Spirituality
May 5, 2009There’s a lot of wind blowing around right now about spirituality. According to many religious commentators, Liberalism (and its evil cronies Science and Capitalism) spent this decade eradicating the spiritual from the experiences of modern people. That, they say, is why the nonreligious are now joining churches in epic numbers – the Liberal-prescribed urban lifestyle is a spiritual desert with nothing to offer people on “the biggest questions.”
It really makes me wonder where the hell these people have been. If we’re calling the spiritual that dimension of experience that is immaterial, for which subjective consciousness is the theater, then it occupies a greater part of Americans’ lives daily than, probably, it ever has. Even if we include faith in the unbeheld, faith in our place in the universe, non-instrumental morality and so forth, modern Americans cannot be called an unfeeling people. We are a deeply spiritual people. That the things which move us to spiritual feeling – fiction, mostly, and politics – are silly is inadequate to invalidate them, particularly if we’re talking validation along the same lines as religious (and historical) mythology.
Yeah, okay; so reading the masterpieces of modern fiction never educated society, civilized evil men or put a stop to tyranny or callousness, like imaginary platonic dick-stroking 19th century Liberals said it would. But neither did religious faith, in all the thousands of years people practiced it. And daily, I see Americans communicate entirely in the symbology of shared fiction (Hollywood, mostly) to make moral posits and speculate about our place in the universe. I don’t know how many of them realize they are effectively participating in a communal spiritual discourse, but the alleged “function” of spirituality is being exercised nonetheless.

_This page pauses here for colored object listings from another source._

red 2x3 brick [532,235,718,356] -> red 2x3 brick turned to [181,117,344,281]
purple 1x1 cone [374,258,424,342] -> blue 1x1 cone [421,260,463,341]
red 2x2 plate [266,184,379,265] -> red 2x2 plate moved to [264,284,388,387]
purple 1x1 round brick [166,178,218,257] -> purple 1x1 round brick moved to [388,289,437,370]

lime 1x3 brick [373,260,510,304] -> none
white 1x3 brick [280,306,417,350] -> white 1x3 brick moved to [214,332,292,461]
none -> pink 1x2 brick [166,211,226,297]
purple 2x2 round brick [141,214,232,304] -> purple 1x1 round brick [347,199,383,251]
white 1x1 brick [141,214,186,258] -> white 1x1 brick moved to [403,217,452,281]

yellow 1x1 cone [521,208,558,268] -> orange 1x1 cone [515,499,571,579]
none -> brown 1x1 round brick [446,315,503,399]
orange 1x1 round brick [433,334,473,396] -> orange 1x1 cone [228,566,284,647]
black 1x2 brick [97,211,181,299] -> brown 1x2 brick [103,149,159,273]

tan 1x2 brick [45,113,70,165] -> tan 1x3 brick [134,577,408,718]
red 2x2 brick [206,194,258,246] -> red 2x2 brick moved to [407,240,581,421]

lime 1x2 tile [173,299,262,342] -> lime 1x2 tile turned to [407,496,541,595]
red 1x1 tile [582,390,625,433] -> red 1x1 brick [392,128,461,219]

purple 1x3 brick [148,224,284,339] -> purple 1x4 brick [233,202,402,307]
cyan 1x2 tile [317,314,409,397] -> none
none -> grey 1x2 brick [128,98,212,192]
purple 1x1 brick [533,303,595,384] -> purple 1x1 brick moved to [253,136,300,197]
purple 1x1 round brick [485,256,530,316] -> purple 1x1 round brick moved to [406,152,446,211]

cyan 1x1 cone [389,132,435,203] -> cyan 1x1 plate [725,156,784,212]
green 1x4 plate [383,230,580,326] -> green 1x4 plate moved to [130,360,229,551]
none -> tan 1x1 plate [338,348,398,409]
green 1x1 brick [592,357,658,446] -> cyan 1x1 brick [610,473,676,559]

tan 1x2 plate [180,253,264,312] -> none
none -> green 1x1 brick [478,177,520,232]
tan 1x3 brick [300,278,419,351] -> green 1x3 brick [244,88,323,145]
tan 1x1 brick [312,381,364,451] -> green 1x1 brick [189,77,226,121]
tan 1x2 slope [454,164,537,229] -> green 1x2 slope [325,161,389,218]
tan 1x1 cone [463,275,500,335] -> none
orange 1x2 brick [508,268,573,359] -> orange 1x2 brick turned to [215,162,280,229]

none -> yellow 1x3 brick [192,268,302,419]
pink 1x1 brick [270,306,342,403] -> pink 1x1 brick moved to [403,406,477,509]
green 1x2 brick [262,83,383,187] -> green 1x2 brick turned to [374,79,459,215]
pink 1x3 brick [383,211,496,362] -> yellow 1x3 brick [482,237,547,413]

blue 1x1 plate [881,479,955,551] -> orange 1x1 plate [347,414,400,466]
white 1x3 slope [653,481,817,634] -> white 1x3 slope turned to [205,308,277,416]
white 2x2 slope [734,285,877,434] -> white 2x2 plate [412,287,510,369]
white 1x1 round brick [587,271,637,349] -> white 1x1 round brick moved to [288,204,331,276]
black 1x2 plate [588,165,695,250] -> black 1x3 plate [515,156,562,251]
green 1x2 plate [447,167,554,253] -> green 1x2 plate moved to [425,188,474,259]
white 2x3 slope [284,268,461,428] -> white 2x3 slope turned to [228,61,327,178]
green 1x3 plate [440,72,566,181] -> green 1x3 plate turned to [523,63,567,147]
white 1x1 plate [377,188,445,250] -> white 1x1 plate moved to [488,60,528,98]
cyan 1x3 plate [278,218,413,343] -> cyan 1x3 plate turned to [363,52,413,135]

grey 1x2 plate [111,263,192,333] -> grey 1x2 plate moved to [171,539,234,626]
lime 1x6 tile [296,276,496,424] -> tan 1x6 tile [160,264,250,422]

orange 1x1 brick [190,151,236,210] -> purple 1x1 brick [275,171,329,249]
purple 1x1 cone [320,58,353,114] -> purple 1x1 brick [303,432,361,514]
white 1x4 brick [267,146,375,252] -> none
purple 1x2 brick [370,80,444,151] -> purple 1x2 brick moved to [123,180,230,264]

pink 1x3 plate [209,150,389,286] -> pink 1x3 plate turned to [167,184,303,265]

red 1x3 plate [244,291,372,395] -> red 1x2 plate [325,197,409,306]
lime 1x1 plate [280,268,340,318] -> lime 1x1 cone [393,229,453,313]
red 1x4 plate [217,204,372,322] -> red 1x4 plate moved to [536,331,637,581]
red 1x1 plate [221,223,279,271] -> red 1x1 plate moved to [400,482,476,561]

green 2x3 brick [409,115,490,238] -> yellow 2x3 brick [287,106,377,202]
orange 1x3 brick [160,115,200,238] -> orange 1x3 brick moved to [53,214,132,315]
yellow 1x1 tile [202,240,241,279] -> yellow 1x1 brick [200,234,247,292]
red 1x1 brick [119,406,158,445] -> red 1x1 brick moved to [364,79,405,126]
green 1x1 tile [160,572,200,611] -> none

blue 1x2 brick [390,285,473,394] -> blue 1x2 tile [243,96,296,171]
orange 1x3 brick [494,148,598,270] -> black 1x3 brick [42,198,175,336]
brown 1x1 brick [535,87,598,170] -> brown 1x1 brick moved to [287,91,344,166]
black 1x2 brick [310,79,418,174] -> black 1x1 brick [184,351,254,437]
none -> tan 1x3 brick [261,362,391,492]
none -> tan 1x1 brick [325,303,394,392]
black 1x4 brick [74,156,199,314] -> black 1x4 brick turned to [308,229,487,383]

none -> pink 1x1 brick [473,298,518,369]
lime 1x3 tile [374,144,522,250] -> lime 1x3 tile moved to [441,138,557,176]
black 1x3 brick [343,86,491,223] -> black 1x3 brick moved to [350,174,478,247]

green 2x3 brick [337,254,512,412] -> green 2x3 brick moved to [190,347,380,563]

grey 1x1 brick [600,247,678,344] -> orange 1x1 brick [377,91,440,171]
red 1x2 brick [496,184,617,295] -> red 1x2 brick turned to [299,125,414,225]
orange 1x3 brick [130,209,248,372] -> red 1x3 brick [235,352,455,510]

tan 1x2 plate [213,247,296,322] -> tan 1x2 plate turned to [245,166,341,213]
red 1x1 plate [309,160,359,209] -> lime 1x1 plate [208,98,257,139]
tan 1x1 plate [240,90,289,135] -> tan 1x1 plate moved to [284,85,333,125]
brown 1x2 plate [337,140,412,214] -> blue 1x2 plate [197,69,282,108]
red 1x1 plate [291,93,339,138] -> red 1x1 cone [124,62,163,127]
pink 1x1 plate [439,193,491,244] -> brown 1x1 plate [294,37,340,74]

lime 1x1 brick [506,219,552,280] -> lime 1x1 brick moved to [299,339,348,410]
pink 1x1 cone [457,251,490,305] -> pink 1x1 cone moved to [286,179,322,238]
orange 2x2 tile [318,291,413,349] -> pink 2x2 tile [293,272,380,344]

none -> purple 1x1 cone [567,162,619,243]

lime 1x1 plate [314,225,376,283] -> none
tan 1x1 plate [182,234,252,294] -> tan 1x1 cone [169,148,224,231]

Okay, so between you and me, our common mythology sucks. Hollywood films are particularly tainted by the toxic claw of capital. There’s also, probably, something pretty pernicious in getting our talking points from people paid to tell us what we want to hear. But you don’t need to travel far to find someone with a legitimate complaint about the plot to Exodus, either (and it’s not like the original publishers of the Moses story weren’t pandering to political enthusiasms). As far as I can tell, the only thing that ensures a more inherently fulfilling experience at church than at the movies is community. Why on Earth would people assume you need Exodus to build that? In two hundred years, we’ve simply taught ourselves to neglect that. Not even the whole decadent West, only America.
It’s true that American spiritual life seriously lacks something. It’s probably even true that it’s drawing secular people back to churches, choirs, God and the doctrine of eternal damnation. The Sender blames lack of imagination. These are not the only two choices.
‘That, they say, is why the nonreligious are now joining churches in epic numbers – the Liberal-prescribed urban lifestyle is a spiritual desert with nothing to offer people on “the biggest questions.’
I am curious as to where you got your statistics for this statement? Did you have any sources to back up this statement about non-religious joining churches in ‘epic’ numbers?
The statistics I have seen say the exact opposite; that American Christianity is falling off the map. Two AP and Gallup yearly aggregate polls support my statement, do you have similar evidence for yours?
http://thepragmaticdenial.wordpress.com/2009/04/23/american-christianity-on-a-heavy-decline/
Thanks for your time!
-Adam
This isn’t my horse to bet on. But here’s the New York Times piece where the guy makes that claim:
http://www.nytimes.com/2009/05/02/opinion/02blow.html
The author of this article mentions the study he cites, and it only interviewed 3,000 people to get this result. That sample size is far too small to make such a sweeping statement about ‘epic’ numbers returning faith, don’t you think?
Not to mention this is an Op-Ed piece, not a statistical report.
If his facts are wrong, it strengthens my point; but I don’t need his facts to be wrong.